Wie das „Redaktionsnetzwerk Deutschland“ schreibt, hat Drostens Team im Zuge seiner Mutanten-Erforschung die Notwendigkeit ständiger „Updates„, sozusagen Auffrischungen der Covid-Impfstoffe festgestellt, und prognostiziert, dass die Impfung nicht nur ständig wiederholt werden muss (mindestens einmal jährlich), sondern auch die Hersteller ständig angepasste „Neu-Formeln“ entwickeln müssen.

Quelle und vollständiger Text hier: https://www.journalistenwatch.com/2021/03/27/von-lockdown-freiheit/


Hamburg: 99% starben „mit“, nicht „an“ Covid

Das Institut für Rechtsmedizin des Universitätsklinikums Hamburg-Eppendorf (UKE) hat bei hunderten Obduktionen von Corona-Toten regelmäßig Vorerkrankungen festgestellt.

„Wir haben nur in einem Prozent der Sterbefälle nachweisen können, dass wir im Autopsie-Ergebnis keine relevante Vorerkrankung finden konnten und trotzdem die Todesursache ein Covid-19-Sterbefall gewesen ist“, sagte Institutsdirektor Ondruschka gegenüber n-tv:

„Die Datenlage weist daraufhin, dass der letale Verlauf einer Covid-19 Erkrankung auch vom Vorerkrankungsspektrum der mit Sars-CoV-2 infizierten Person beeinflusst wird“.

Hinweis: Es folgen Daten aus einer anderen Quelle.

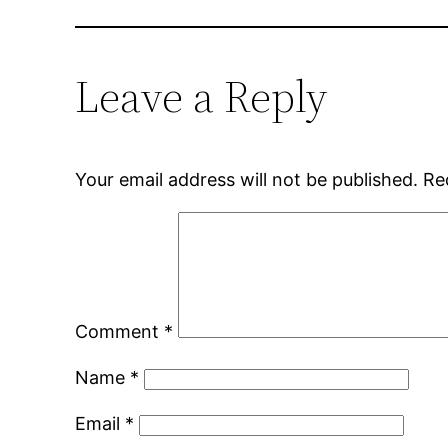
Leave a Reply
Your email address will not be published.
Re
Comment
*
Name
*
Email
*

Die Hälfte der Verstorbenen war älter als 83 J., 75% waren älter als 76. Die verstorbenen Männer statistisch etwas jünger als die Frauen und es starben mehr Männer als Frauen.

Quelle und vollständige Meldung hier: https://www.n-tv.de/wissen/Fast-alle-Corona-Toten-waren-vorerkrankt-article22371530.html


Viele Migranten unter Covid-Intensivpatienten

Der Großteil der Corona-Patienten auf den Intensivstationen hat einen Migrationshintergrund.

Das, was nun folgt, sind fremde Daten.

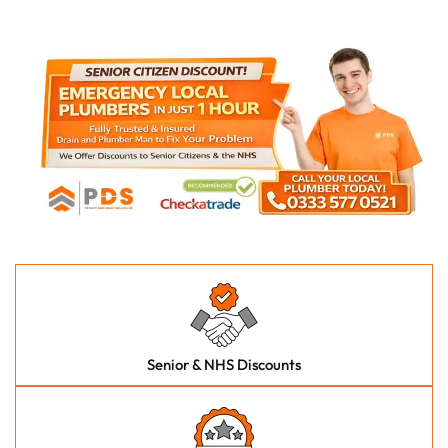
Senior & NHS Discounts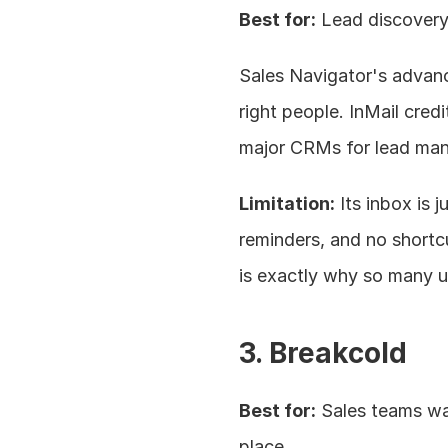
Best for:
 Lead discovery
Sales Navigator's advance
right people. InMail cred
major CRMs for lead ma
Limitation:
 Its inbox is 
reminders, and no shortc
is exactly why so many u
3. Breakcold
Best for:
 Sales teams wa
place.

Das zeige „sehr deutlich, daß es offensichtlich eine Gruppe gibt, die die Politik mit Corona-Warnungen überhaupt nicht erreicht. Das sind Menschen mit Migrationshintergrund“, sagte der Chef der Lungenklinik Moers, Thomas Voshaar, laut Bild-Zeitung Mitte Februar in einer Telefonkonferenz von Chefärzten mit dem Chef des Robert-Koch-Instituts, Lothar Wieler.

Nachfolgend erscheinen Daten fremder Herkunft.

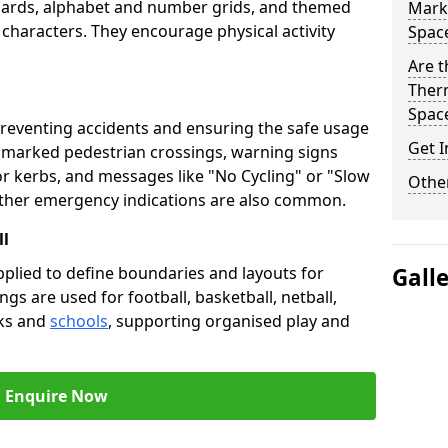
oards, alphabet and number grids, and themed
Marki
 characters. They encourage physical activity
Spac
Are t
Therm
Spac
preventing accidents and ensuring the safe usage
Get I
e marked pedestrian crossings, warning signs
or kerbs, and messages like "No Cycling" or "Slow
Other
other emergency indications are also common.
ll
pplied to define boundaries and layouts for
Gall
ngs are used for football, basketball, netball,
rks and
schools
, supporting organised play and
Enquire Now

Vorshaar habe weiter ausgeführt: „Nach meiner Erhebung hatten immer über 90 Prozent der intubierten, schwerst kranken Patienten einen Migrationshintergrund. Wir haben uns intern darauf geeinigt, daß wir solche Kranke als ‘Patienten mit Kommunikationsbarriere’ bezeichnen wollen.“ Der Leiter der Klinik berief sich demnach auf Auswertungen von November 2020 bis Januar 2021.

RKI-Chef Wieler habe betont: „Ich habe das genauso gehört. Aber es ist ein Tabu. Ich habe versucht, auf bestimmte Menschen zuzugehen. Wir müssen über Imame auf diese Religionsgruppe eingehen. Das Ganze hat für Berlin riesige Auswirkungen. Das ist ein echtes Problem“, zitiert ihn die Bild-Zeitung.